Sorry I did not express myself well then. We are talking now about the exception is raised, when passing empty arrays as an index to the Trajectory class, and my issue with that exception that I mentioned. The topic was opened about the fact that boolean index arraylike do work as indices in Trajectory but not in the TrajectoryIterator class. So two different issues basically, sorry.

hainm commented 4 years ago

ok. So I go ahead closing this case since the code is pushed. Please feel free to open another issue if you have further code example. Updating the code is easy, I just want to find out if it's worth the change.

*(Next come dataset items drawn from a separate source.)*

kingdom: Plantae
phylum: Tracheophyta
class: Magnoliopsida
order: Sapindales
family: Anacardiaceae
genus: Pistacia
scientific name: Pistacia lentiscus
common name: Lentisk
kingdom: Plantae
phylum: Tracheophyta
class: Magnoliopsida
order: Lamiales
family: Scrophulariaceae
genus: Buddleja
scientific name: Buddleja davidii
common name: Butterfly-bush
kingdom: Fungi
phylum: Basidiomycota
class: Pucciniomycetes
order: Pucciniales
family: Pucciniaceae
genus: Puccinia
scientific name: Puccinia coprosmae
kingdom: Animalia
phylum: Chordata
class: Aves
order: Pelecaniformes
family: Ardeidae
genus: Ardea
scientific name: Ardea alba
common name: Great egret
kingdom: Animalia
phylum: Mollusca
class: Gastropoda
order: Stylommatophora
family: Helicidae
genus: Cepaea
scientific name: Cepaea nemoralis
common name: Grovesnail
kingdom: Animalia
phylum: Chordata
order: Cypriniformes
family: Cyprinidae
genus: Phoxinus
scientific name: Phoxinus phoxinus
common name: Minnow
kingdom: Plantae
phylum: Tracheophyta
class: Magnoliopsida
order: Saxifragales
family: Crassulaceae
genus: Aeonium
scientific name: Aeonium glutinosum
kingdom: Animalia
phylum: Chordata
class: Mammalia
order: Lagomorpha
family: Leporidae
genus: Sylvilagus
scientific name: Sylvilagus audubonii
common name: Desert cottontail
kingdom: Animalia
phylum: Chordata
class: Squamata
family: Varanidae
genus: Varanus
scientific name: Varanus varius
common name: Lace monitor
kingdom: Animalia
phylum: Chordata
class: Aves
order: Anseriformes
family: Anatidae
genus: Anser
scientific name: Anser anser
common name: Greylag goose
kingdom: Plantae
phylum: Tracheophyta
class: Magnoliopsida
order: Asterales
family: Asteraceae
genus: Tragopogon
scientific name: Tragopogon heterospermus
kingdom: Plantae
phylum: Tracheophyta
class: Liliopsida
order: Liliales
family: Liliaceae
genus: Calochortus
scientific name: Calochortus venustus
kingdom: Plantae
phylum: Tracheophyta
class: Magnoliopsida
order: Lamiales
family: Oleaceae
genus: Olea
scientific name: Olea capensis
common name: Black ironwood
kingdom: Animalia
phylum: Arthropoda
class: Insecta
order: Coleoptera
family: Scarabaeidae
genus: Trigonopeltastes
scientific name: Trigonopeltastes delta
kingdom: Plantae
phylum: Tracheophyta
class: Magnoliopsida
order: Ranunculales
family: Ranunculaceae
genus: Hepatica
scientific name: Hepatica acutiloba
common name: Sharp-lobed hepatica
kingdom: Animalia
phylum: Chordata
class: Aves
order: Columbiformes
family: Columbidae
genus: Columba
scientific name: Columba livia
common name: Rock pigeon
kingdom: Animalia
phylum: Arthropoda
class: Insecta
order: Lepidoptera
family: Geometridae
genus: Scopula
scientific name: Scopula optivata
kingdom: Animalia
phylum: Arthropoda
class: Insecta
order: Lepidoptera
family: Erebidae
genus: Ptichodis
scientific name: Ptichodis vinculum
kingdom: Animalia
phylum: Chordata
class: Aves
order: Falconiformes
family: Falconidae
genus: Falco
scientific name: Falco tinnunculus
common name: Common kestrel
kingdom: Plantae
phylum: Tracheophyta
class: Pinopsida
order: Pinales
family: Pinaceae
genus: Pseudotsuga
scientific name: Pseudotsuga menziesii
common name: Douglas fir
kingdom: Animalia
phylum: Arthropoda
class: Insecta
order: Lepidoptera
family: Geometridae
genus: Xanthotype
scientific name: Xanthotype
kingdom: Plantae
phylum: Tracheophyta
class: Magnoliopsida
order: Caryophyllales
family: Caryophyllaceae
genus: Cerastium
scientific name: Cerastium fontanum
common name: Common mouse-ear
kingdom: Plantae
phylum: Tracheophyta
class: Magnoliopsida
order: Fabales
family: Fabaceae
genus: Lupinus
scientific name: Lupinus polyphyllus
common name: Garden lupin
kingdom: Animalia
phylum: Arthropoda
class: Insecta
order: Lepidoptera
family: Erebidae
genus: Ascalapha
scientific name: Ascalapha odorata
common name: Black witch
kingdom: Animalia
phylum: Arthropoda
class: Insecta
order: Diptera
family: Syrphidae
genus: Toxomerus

pindakaas42 commented 4 years ago

So just that it is clear Trajectory will still take boolean arrays and TrajectoryIterator will not. Changing TrajectoryIterator to have the same interface as numpy arrays should not be hard but it would be some work. It's up to you, I just wanted to raise the issue.

hainm commented 4 years ago

Uhm, you are confusing me more. I already said the issue was fixed in master branch. TrajectoryIterator is now accepting boolean array.

hainm commented 4 years ago

Uhm, you are confusing me more. I already said the issue is fixed in master branch. TrajectoryIterator is now accepting boolean array.

It's here: https://github.com/Amber-MD/pytraj/issues/1512#issuecomment-698407587

pindakaas42 commented 4 years ago

Sorry for causing more confusion, thanks for taking my feedback into account.